Virtual Reality and Avatars
Just recently LG and Google launched their own virtual reality headset. The headset is based on Google’s Cardboard and comes free with the new G3 smartphone. The headset together with the screen of the G3 can be used for virtual reality apps or games. While Oculus Rift is developed, but has yet to enter mainstream, virtual reality has already revolutionized E-learning. In field service virtual reality headsets will sooner or later be used to train technicians. More experienced engineers can record videos of their work in the field, which again can be used to educate new staff. The advantage is that experienced service technicians can still work out in the field and don’t have to be present during the training sessions. Or imagine a service needs to be completed at a site with high radioactivity. A simulation of a service job using an avatar could be completed beforehand thereby reducing the risk of radiation for human workers.
It’s the Machine Talking
Imagine that your lawn mover is broken and you need to bring that monster to service. Ok, it depends on the size of the lawn mover, but in any case it’s a pain to put it in the car, to take it to a service center and wait for weeks until it’s fixed. Usually you will discover that the lawn mover is broken, when you are about to use it.

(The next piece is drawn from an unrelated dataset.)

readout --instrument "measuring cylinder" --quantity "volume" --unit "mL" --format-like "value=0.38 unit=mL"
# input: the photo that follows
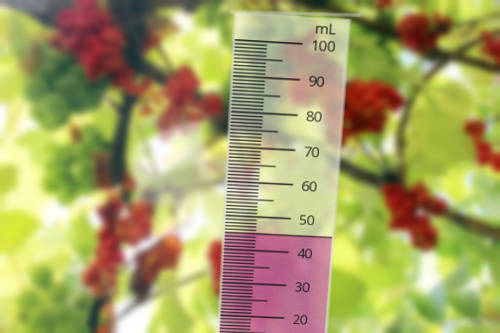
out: value=45 unit=mL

This could be history soon. With more devices being connected to the Internet, machines will be able to talk to each other. Field service will incorporate machine to machine (M2M), which means that your lawn mover will automatically send a signal to the service center when it is broken. Predictive maintenance will further help to keep track of a machine’s condition and bring it to service when needed. This technology is especially powerful with regard to delivering great customer service, because you are able to predict failure before your customer knows there is something wrong.
Don’t Bring Your Spare Part. Simply Print It.

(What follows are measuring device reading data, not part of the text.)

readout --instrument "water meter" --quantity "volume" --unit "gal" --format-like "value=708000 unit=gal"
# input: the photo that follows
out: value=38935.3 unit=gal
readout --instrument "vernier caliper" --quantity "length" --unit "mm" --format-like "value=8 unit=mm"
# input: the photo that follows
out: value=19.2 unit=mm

3D printing has been hyped a lot recently. Whether it was U.S. chocolate manufacturer Hershley that made the first 3D chocolate or Cirque du Soleil that printed their amazing costumes. Gartner predicts that shipments of 3D printers will more than double over the next years and will reach 2.3 million by 2018. Using 3D printing in field service would mean that an employee in the field would be able to print spare parts right at the spot. While it is possible to see field parts inventory using field service applications or software and order parts from a colleague nearby, 3D printing of spare parts will further revolutionize inventory management. For starters it will save time and make your customers happy, because everything is done instantly.
Big Data is another buzzword that is often discussed. And we are only in the beginning of grasping the potential of Big Data for the industry. Facebook alone stores over 30 Petabytes of user-generated data. And with social media and the Internet of Things (IoT) more and more data will be produced across all industries. Field service is still lagging behind, because many companies have yet to switch to field service automation. Field service software is a prerequisite in order to collect valuable data that helps businesses to get ahead of competition. What if you were able to analyze how long an average service job is taking or predict most common reasons for a machine to break? – You would be able to optimize your processes, improve your products and save money.